# Your task
Each entry needs to appear again, retyped exactly as it is below.

# Extracted records
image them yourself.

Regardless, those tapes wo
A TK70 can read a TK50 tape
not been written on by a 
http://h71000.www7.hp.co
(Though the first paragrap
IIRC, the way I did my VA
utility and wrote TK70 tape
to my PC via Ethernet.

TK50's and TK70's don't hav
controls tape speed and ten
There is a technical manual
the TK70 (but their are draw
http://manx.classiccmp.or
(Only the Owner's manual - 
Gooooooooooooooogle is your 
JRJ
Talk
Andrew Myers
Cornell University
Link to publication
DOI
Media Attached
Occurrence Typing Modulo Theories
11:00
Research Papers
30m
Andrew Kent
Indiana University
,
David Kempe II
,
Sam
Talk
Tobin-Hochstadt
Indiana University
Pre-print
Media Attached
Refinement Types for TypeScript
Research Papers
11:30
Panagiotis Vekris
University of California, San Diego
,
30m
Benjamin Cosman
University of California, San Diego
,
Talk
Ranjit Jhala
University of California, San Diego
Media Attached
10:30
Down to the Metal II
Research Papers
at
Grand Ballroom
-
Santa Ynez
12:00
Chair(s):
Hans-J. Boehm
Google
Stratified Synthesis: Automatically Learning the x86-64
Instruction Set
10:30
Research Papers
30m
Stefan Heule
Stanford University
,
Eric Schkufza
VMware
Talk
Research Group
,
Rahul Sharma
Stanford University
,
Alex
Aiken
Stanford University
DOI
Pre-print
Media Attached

# Written solution
image them yourself.

Regardless, those tapes wo
A TK70 can read a TK50 tape
not been written on by a 
http://h71000.www7.hp.co
(Though the first paragrap
IIRC, the way I did my VA
utility and wrote TK70 tape
to my PC via Ethernet.

TK50's and TK70's don't hav
controls tape speed and ten
There is a technical manual
the TK70 (but their are draw
http://manx.classiccmp.or
(Only the Owner's manual - 
Gooooooooooooooogle is your 
JRJ
Talk
Andrew Myers
Cornell University
Link to publication
DOI
Media Attached
Occurrence Typing Modulo Theories
11:00
Research Papers
30m
Andrew Kent
Indiana University
,
David Kempe II
,
Sam
Talk
Tobin-Hochstadt
Indiana University
Pre-print
Media Attached
Refinement Types for TypeScript
Research Papers
11:30
Panagiotis Vekris
University of California, San Diego
,
30m
Benjamin Cosman
University of California, San Diego
,
Talk
Ranjit Jhala
University of California, San Diego
Media Attached
10:30
Down to the Metal II
Research Papers
at
Grand Ballroom
-
Santa Ynez
12:00
Chair(s):
Hans-J. Boehm
Google
Stratified Synthesis: Automatically Learning the x86-64
Instruction Set
10:30
Research Papers
30m
Stefan Heule
Stanford University
,
Eric Schkufza
VMware
Talk
Research Group
,
Rahul Sharma
Stanford University
,
Alex
Aiken
Stanford University
DOI
Pre-print
Media Attached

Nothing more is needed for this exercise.